I have a document that looks like this:

{
  "id": "guid",
  "attributes": {
    "startPath": "string",
    "endPath": "string",
    "startChar": "0",
    "endChar": "0"
  },
  "clientModified": "string",
  "serverModified": "string",
}

I need to update these documents’ nested object “attributes”, and change the names inside the dictionary. Instead of startPath and endPath, we want startSpan and endSpan. My updatequery looks like this:

UPDATE MyBucket
SET attributes.startSpan = attributes.startPath, attributes.endSpan = attributes.endPath
UNSET attributes.startPath,attributes.endPath
;

I cannot execute this without creating an appropriate index, and I don’t want to create a PRIMARY INDEX because I think those are the heaviest indexes and it would take a long time (we have hundreds of millions of documents).
Creating a PRIMARY INDEX on MyBucket lets the query work, but I want to create as minimal of an index as possible. I am not sure what I need inside the index.

I have been trying different indexes on those values like
CREATE INDEXidx_fix_spans1ONMyBucket(attributes.startPath, attributes.endPath) OR
CREATE INDEXidx_fix_spans2ONMyBucket(attributes) OR
CREATE INDEXidx_fix_spans3ONMyBucket(attributes, attributes.startPath, attributes.endPath) OR
CREATE INDEXidx_fix_spans4ONMyBucket(attributes, attributes.startPath, attributes.endPath, attributes.startSpan, attributes.endSpan)

So far, no luck. Anyone have any insight into what my index should look like?
FYI: Our intention is to use this index for this update query, then drop it after the update runs.

EDIT: Does updating a field in a document mean couchbase is re-saving the whole doc, and thus couchbase absolutely needs a PRIMARY INDEX for this functionality?
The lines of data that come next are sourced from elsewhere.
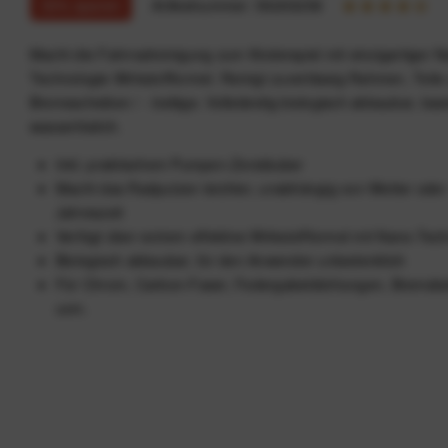
33% sparen
Artikelnummer:
59203258
Macht die Fahrradreinigung zum Kinderspiel mit einzigartiger 
Technologie Wirkstoffformel. Reinigt zuverlässig Rahmen, Teil
Bremsscheiben / - beläge. Vollständig biologisch abbaubar, bas
wasserlöslich.
Inkl. praktischem Pumpen-Zerstäuber
Macht das Radputzen leichter, unabhängig von Wetter oder
Jahreszeit
Verfügt über extrem effektive Wirkstoffformel mit Nano-Tec
Biologisch abbaubar, für den Anwender unbedenklich
Für Chrom, Carbon-Faser, Federgabeldichtungen, Bremsbe
uvm.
vsr1 · September 11, 2019, 4:34pm

CREATE INDEX  ix1 ON MyBucket(attributes.startPath);
UPDATE MyBucket
SET attributes.startSpan = attributes.startPath, attributes.endSpan = attributes.endPath
UNSET attributes.startPath,attributes.endPath
WHERE attributes.startPath IS NOT MISSING AND attributes.endPath IS NOT MISSING;

This even protects, rerun the same query will not mutate documents already updated again and override value.
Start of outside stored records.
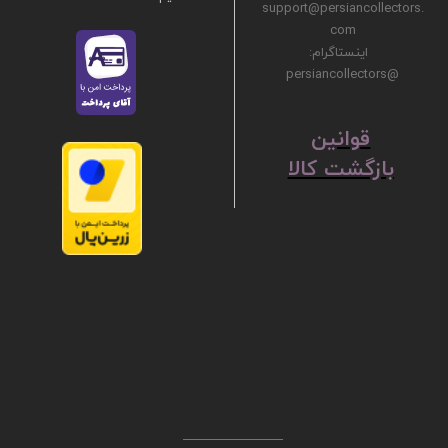
support@persiancollectors.
com
اینستاگرام:
@persiancollectors
ق
​​​​​​​وانین
بازگشت کالا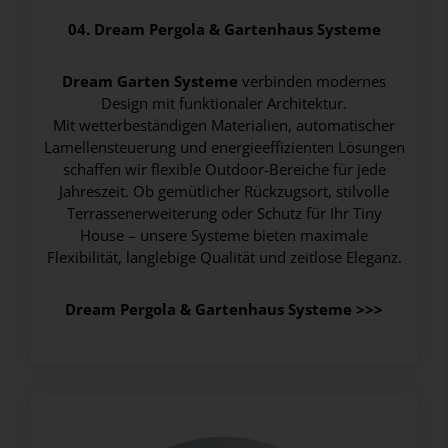
04. Dream Pergola & Gartenhaus Systeme
Dream Garten Systeme
verbinden modernes
Design mit funktionaler Architektur.
Mit wetterbeständigen Materialien, automatischer
Lamellensteuerung und energieeffizienten Lösungen
schaffen wir flexible Outdoor-Bereiche für jede
Jahreszeit. Ob gemütlicher Rückzugsort, stilvolle
Terrassenerweiterung oder Schutz für Ihr Tiny
House – unsere Systeme bieten maximale
Flexibilität, langlebige Qualität und zeitlose Eleganz.
Dream Pergola & Gartenhaus Systeme
>>>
N1QL UPDATE Fetches whole document and re-write whole document, It is important to add predicate avoid unnecessary mutations. As mutations are expensive and takes cluster resources.
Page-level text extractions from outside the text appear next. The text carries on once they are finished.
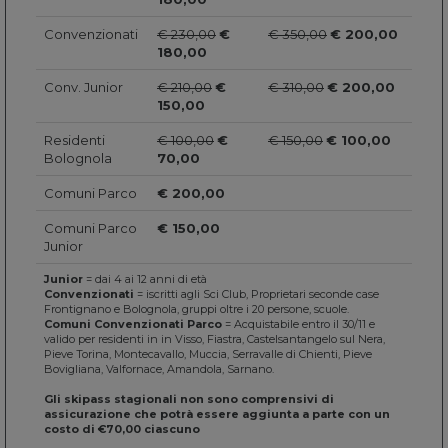
Convenzionati
€ 230,00
€
€ 350,00
€ 200,00
180,00
Conv. Junior
€ 210,00
€
€ 310,00
€ 200,00
150,00
Residenti
€ 100,00
€
€ 150,00
€ 100,00
Bolognola
70,00
Comuni Parco
€ 200,00
Comuni Parco
€ 150,00
Junior
Junior
= dai 4 ai 12 anni di età
Convenzionati
= iscritti agli Sci Club, Proprietari seconde case
Frontignano e Bolognola, gruppi oltre i 20 persone, scuole.
Comuni Convenzionati Parco
= Acquistabile entro il 30/11 e
valido per residenti in in Visso, Fiastra, Castelsantangelo sul Nera,
Pieve Torina, Montecavallo, Muccia, Serravalle di Chienti, Pieve
Bovigliana, Valfornace, Amandola, Sarnano.
Gli skipass stagionali non sono comprensivi di
assicurazione che potrà essere aggiunta a parte con un
costo di €70,00 ciascuno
UPDATE default d SET d.address.zipcode = 91234 WHERE ......
===>  UPDATE default d SET d.address.zipcode = 91234 WHERE ...... AND  d.address.zipcode != 91234;

dramamine · September 11, 2019, 5:04pm

Thanks very much for your reply vsr1!

I have some hesitation about running this update on production, since we are dealing with very many documents (hundreds of millions).
Is it possible that this update could time out when executed? If so, would we just keep executing again?

vsr1 · September 11, 2019, 5:09pm

There are couple of options to avoid timeout

Add LIMIT 10000 and rerun query in loop. May have to request_plus
Use Keyset pagination technique with document key https://blog.couchbase.com/offset-keyset-pagination-n1ql-query-couchbase/

CREATE INDEX ix1 ON MyBucket(attributes.startPath, attributes.endPath, META().id);

UPDATE MyBucket
SET attributes.startSpan = attributes.startPath, attributes.endSpan = attributes.endPath
UNSET attributes.startPath,attributes.endPath
WHERE attributes.startPath IS NOT MISSING AND attributes.endPath IS NOT MISSING AND META().id > $id
LIMIT 10000
RETURNING META().id;

RUN update in the loop start with id = “” and next iteration use last id returned by UPDATE. As this UPDATE you should try on testdata before doing on production.